→ EXERCISE GOAL: Run through the records and show each line that includes the string "elbow".
↓↓↓
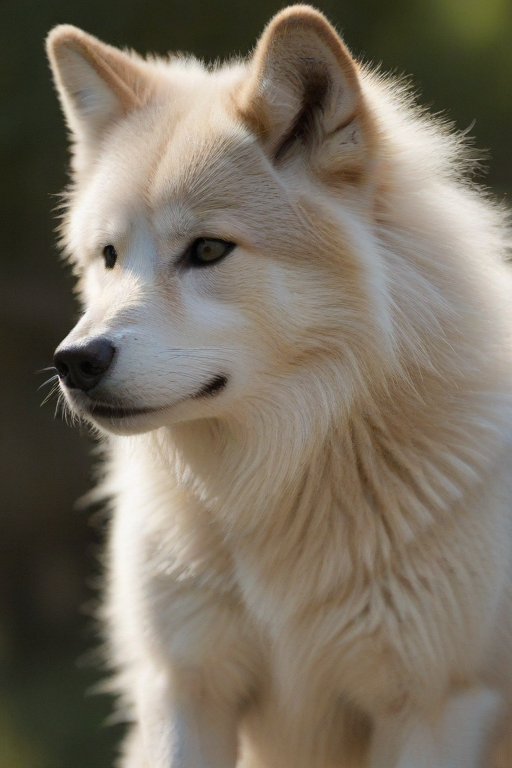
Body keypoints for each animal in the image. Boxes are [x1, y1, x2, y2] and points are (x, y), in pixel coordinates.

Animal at [46, 5, 512, 767]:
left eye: (208, 250)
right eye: (109, 256)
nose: (76, 361)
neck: (278, 481)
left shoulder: (435, 708)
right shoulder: (186, 691)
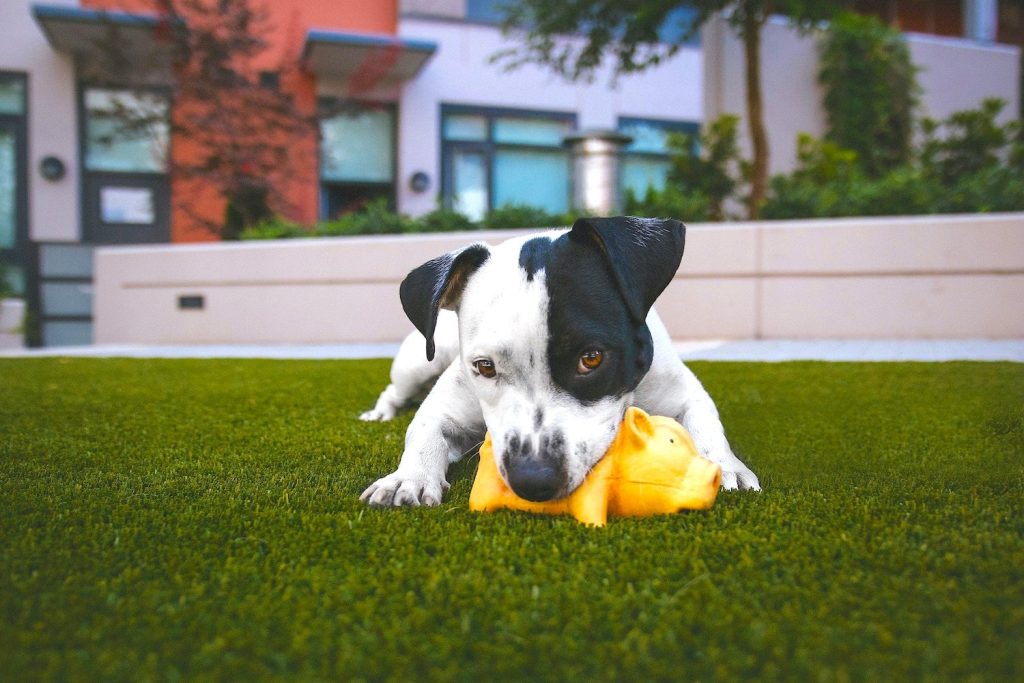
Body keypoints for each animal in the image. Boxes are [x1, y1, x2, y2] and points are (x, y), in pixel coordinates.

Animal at [360, 215, 761, 507]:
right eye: (484, 366)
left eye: (592, 358)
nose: (533, 480)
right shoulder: (446, 406)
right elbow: (423, 431)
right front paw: (407, 478)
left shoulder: (683, 392)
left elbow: (706, 424)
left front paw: (725, 466)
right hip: (418, 362)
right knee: (394, 390)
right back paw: (380, 413)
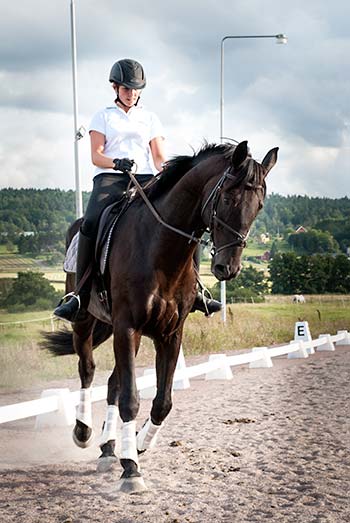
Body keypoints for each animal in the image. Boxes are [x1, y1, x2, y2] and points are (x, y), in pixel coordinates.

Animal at [44, 141, 278, 494]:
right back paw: (84, 432)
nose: (228, 268)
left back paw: (108, 448)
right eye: (228, 198)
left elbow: (162, 402)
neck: (161, 251)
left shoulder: (169, 334)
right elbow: (130, 398)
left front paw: (139, 444)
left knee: (112, 383)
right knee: (87, 370)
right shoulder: (128, 326)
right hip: (86, 321)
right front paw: (131, 469)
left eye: (260, 204)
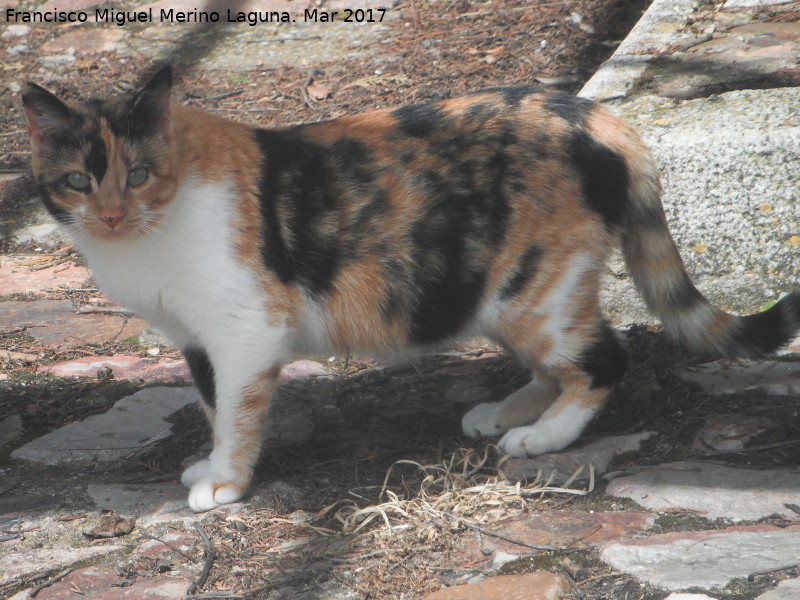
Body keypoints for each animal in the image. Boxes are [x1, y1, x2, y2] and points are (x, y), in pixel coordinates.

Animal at [21, 65, 796, 508]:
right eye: (79, 180)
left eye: (139, 172)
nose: (112, 213)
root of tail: (596, 114)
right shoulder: (196, 340)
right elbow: (214, 407)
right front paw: (211, 463)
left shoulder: (245, 329)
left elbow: (237, 414)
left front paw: (227, 483)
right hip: (491, 291)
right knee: (558, 361)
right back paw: (506, 412)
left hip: (531, 288)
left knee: (603, 358)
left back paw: (542, 437)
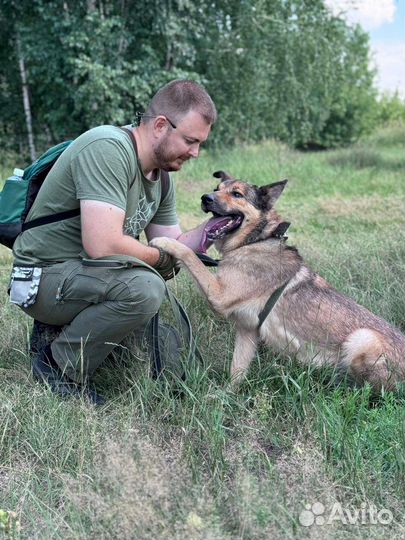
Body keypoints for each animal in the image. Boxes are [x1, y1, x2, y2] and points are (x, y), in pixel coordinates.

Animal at [151, 172, 404, 388]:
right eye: (216, 189)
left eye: (237, 194)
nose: (205, 198)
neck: (256, 240)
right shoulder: (247, 332)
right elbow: (237, 371)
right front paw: (226, 397)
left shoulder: (219, 295)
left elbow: (189, 254)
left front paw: (164, 242)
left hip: (362, 339)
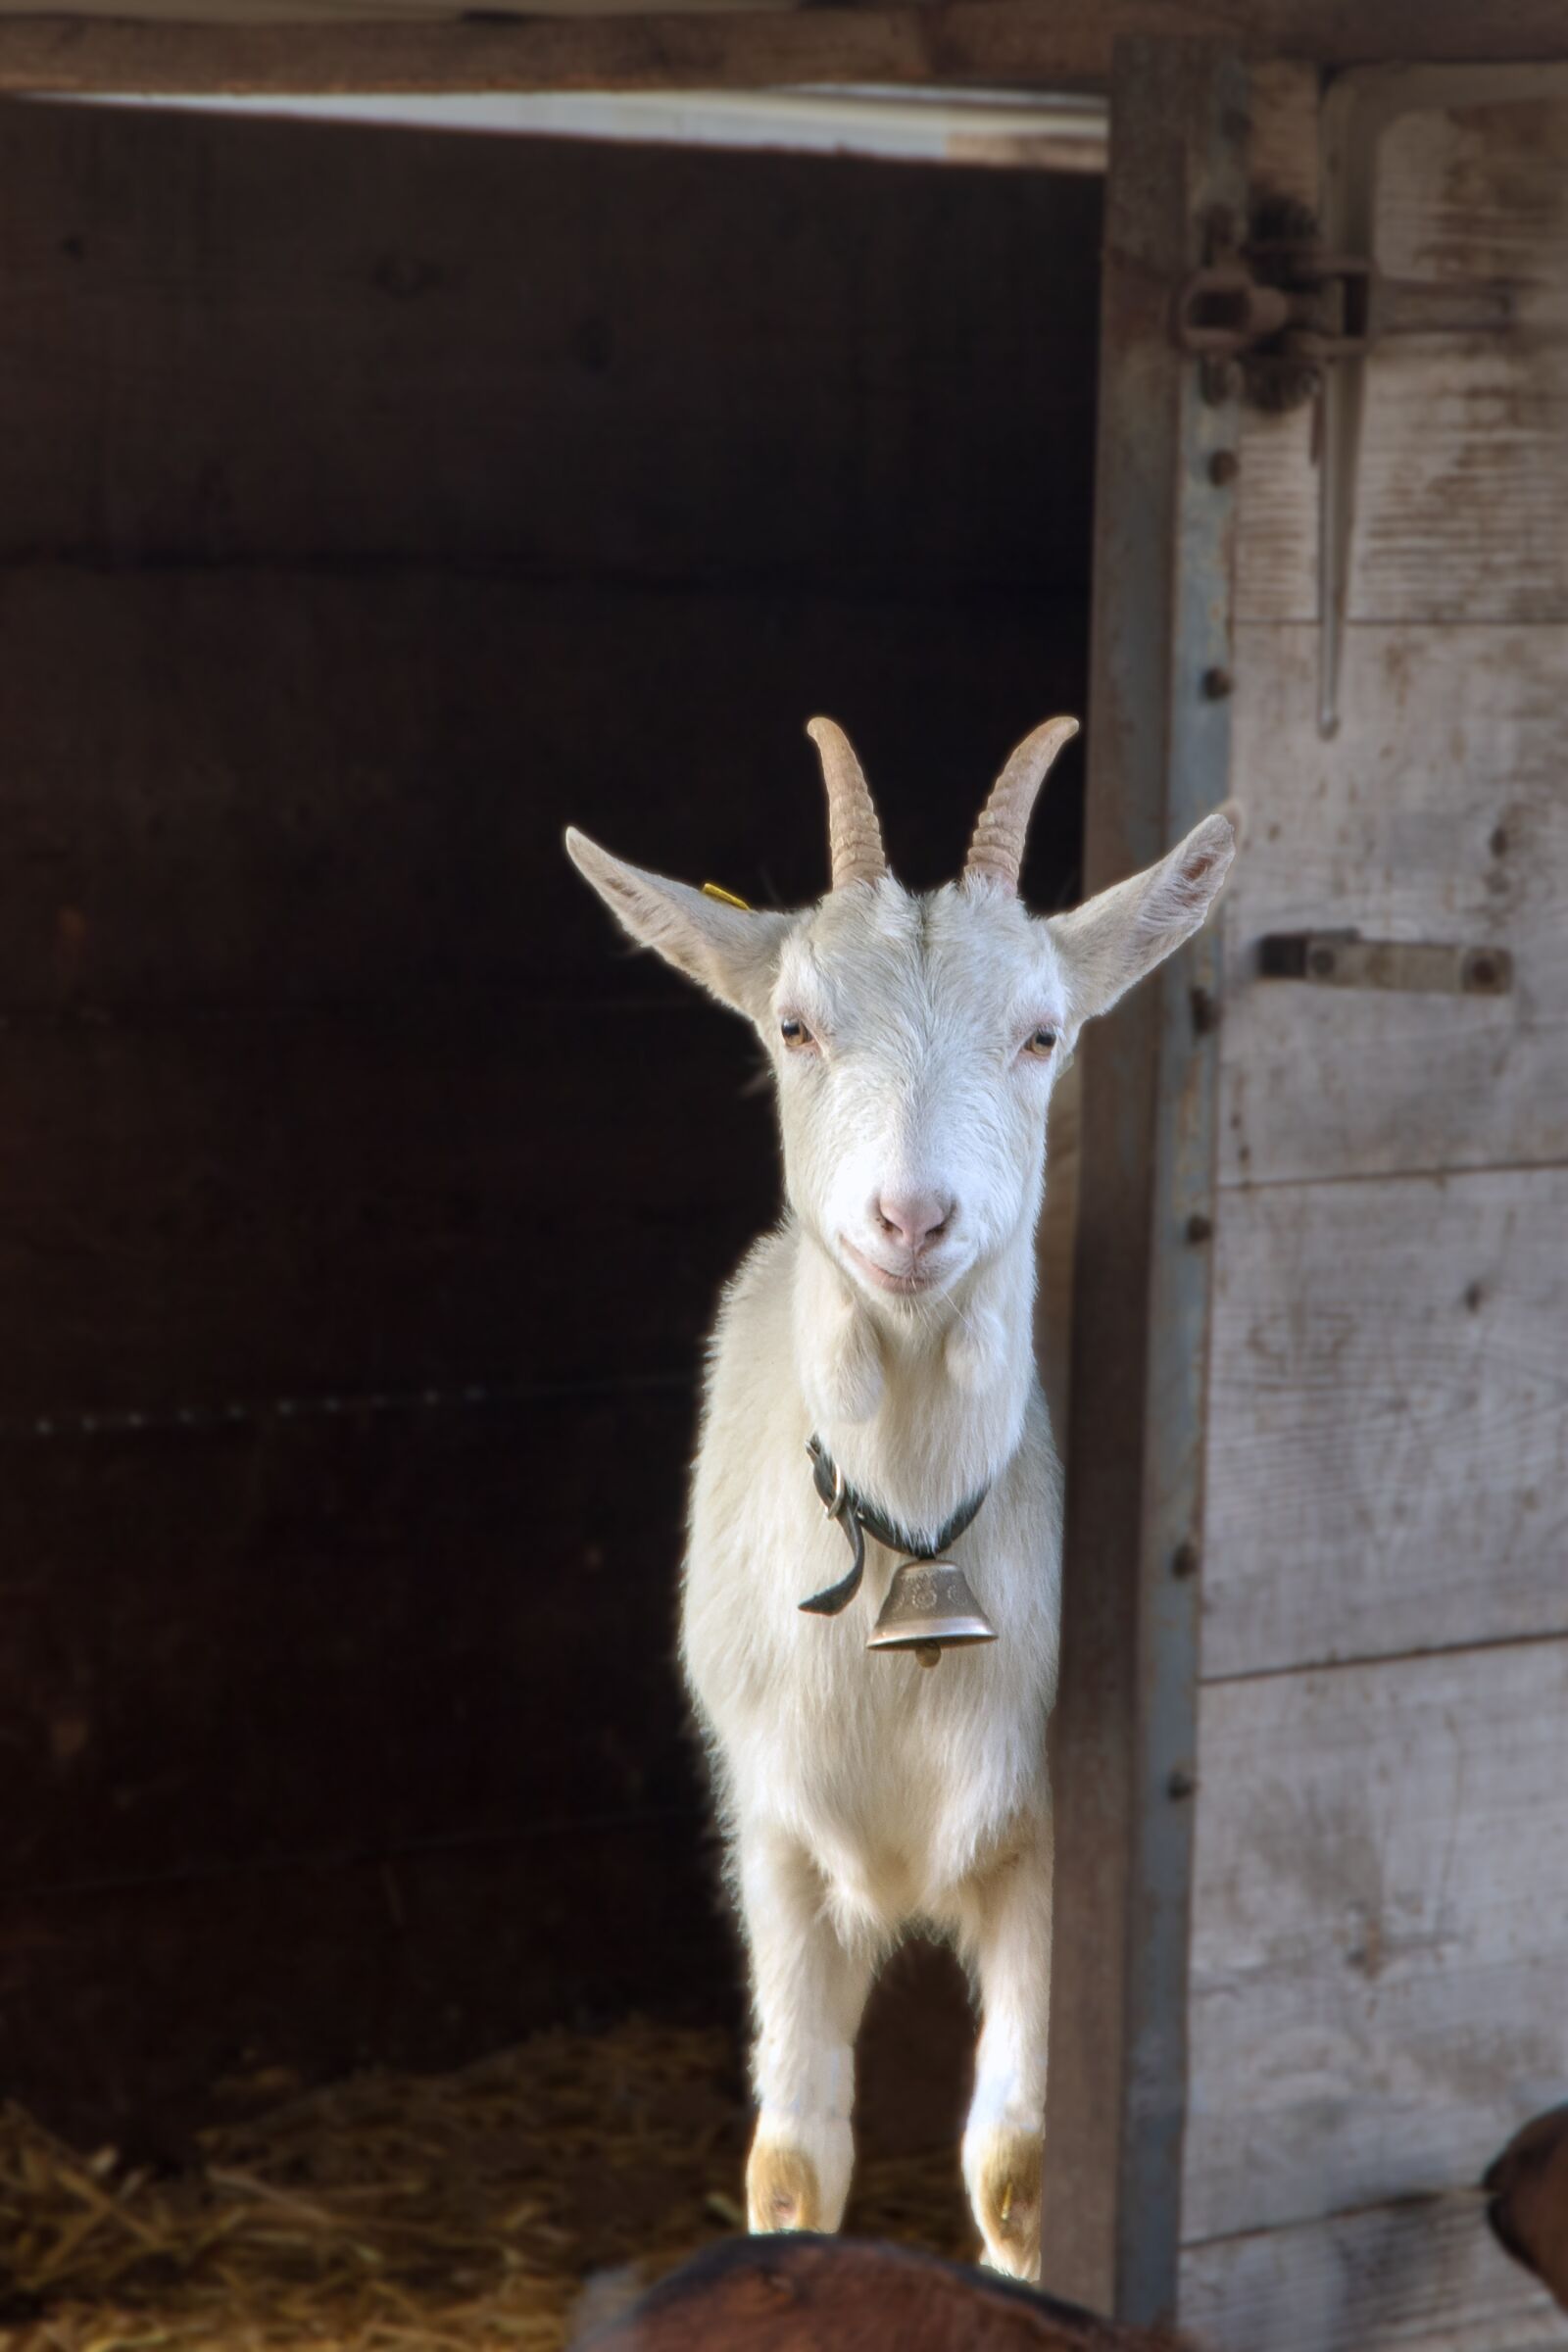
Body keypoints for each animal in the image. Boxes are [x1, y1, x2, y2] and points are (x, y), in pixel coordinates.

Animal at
↑↑↑
→ YOUR RESPONSE:
right elbow: (423, 431)
left elbow: (706, 424)
left elbow: (162, 402)
right elbow: (130, 398)
right elbow: (214, 407)
left elbow: (237, 414)
right elbow: (237, 371)
left elbow: (189, 254)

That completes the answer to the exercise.